A casual peruse of Def Sound’s Instagram account reveals an artist with a distinct aesthetic vision. Oversized royal blue culottes, dreads masterfully assembled to shoot towards the sky, bright coloured and pattern blocked print shirts—Def is clearly someone who is willing to explore and push beyond boundaries.

The way he presents himself visually is as compelling and clear as his sonic vision. Def, born Emmanuel Ricketts, is a hip hop artist, poet and producer from South Central L.A. There is a legacy of gangsta rap in his neck of the woods including N.W.A’s Dr. Dre and Eazy-E but he’s not making gangsta rap. His Bandcamp describes his synthesis of hip hop and his Afro Latino roots as a healing mechanism, a sonic world he has built meticulously over more than a decade.

He learned to produce beats in a class in highschool and discovered spoken word shortly after at Da Poetry Club, a spoken word series hosted at Greenway Court Theatre.

This coalesced into his definitive sound, a bit sing-songy in the way he bops on the beat, playful and fun but he’s spitting real truths about his Seventh Day Adventist upbringing, gentrification in his hood, and avoiding gang violence, like on the track “12TH AVE.”  His sound has been compared to The Pharcyde, a 90s alternative hip hop group also from South Central L.A.

In the video for “12TH AVE” and in many others like “STRUCK!,” he’s surrounded by his friends and artistic counterparts. Collaboration is at the forefront of everything he does. He recently dropped a song with singer Annabella Maginnis for October’s Bandcamp Friday, a jazzy, groovy number called “MIRRORS EYE​/​/​GOING WITHIN.” 

Early in October he also co-led a creative expression session called OUR.BODIES.OUR.WORK with poet Aleysha Wise-Hernandez as part of The Lobby virtual festival. The festival was put on by GXRLSCHOOL, and was meant to be “a day of guided activities for real-world creativity and presence.” 

He has dublab radio show called Mirror Talk where he shares alternative and experimental hip hop, left-field R&B edits, loopy electronic sounds and some spoken word. He shares the music of “artists he loves, respects and shares a mirrorship with. The show’s intention is to capture conversations too good and juicy for the loud club settings or pretentious art spaces,” per the dublab website. 

On top of all the music he co-created a clothing brand called No.Body.Is.Illegal clothing brand, with 10 percent of sales going to immigrant advocacy groups. The brand, which launched in early 2019, sells hoodies, long sleeves and masks with messages against deportation, pro-defunding the police and celebrating the US Postal Service, which has been under attack by the current American administration. 

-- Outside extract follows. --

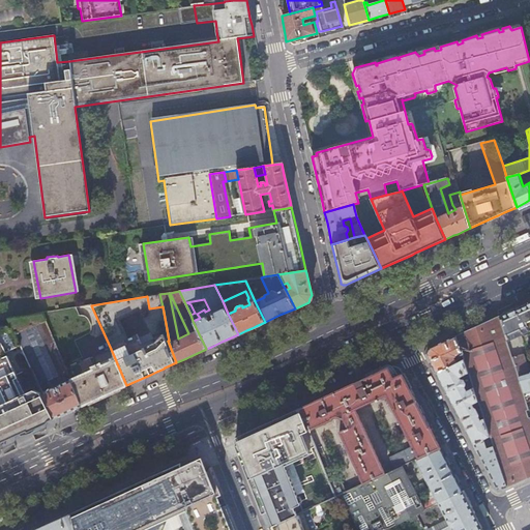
[(519,377),(529,373),(529,371),(528,372),(524,354),(526,354),(520,335),(529,331),(529,301),(521,305),(499,316),(519,377)]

He has his fingers interlaced in many different local and international scenes and his community connections make him particularly suited to be a cultural tastemaker representing his city. The moods he chose for his curated guide to L.A. were ethereal (which matches Peng and Li) and interconnected. 

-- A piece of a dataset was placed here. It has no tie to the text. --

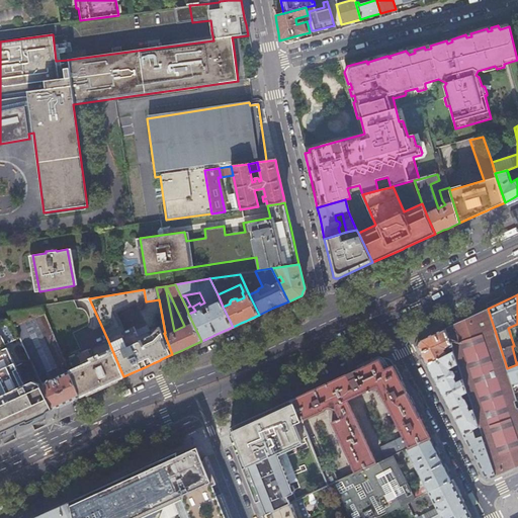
[(65,360),(41,307),(8,312),(11,319),(39,379),(42,378),(41,375),(52,370),(55,377),(41,383),(54,409),(67,403),(80,397),(65,360)]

He chose ethereal because he wanted to explore organic feelings of escapism. He went through the city as if he were an alien and not a local to determine what he would recommend to visitors.

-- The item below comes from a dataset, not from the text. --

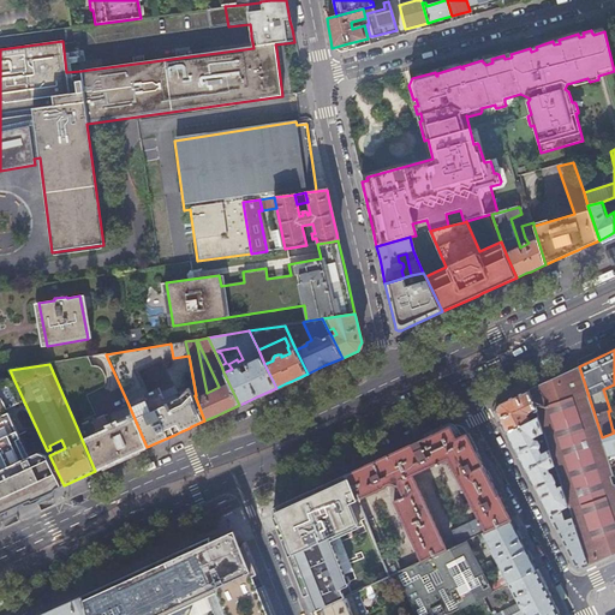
[(589,566),(614,553),(614,484),(611,479),(614,478),(611,467),(611,466),(602,437),(579,366),(527,390),(537,417),(542,433),(548,449),(550,457),(554,465),(561,485),(567,506),(589,566)]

For him, interconnectedness has taken on new meaning throughout the pandemic. “COVID is connected to public health, public health is related to policy, policy is connected to access, access is connected to the invention of race, race is connected to class, class is connected to having the time to feel, feeling is connected to music, music is connected to struggle and struggle is connected to hope. Our experiences are all interwoven together, there is no normal to go back to because “normal” was never working for most of us.”

With all of this in mind he chose to highlight the beautiful parts of his community that move with a collective over individual mentality.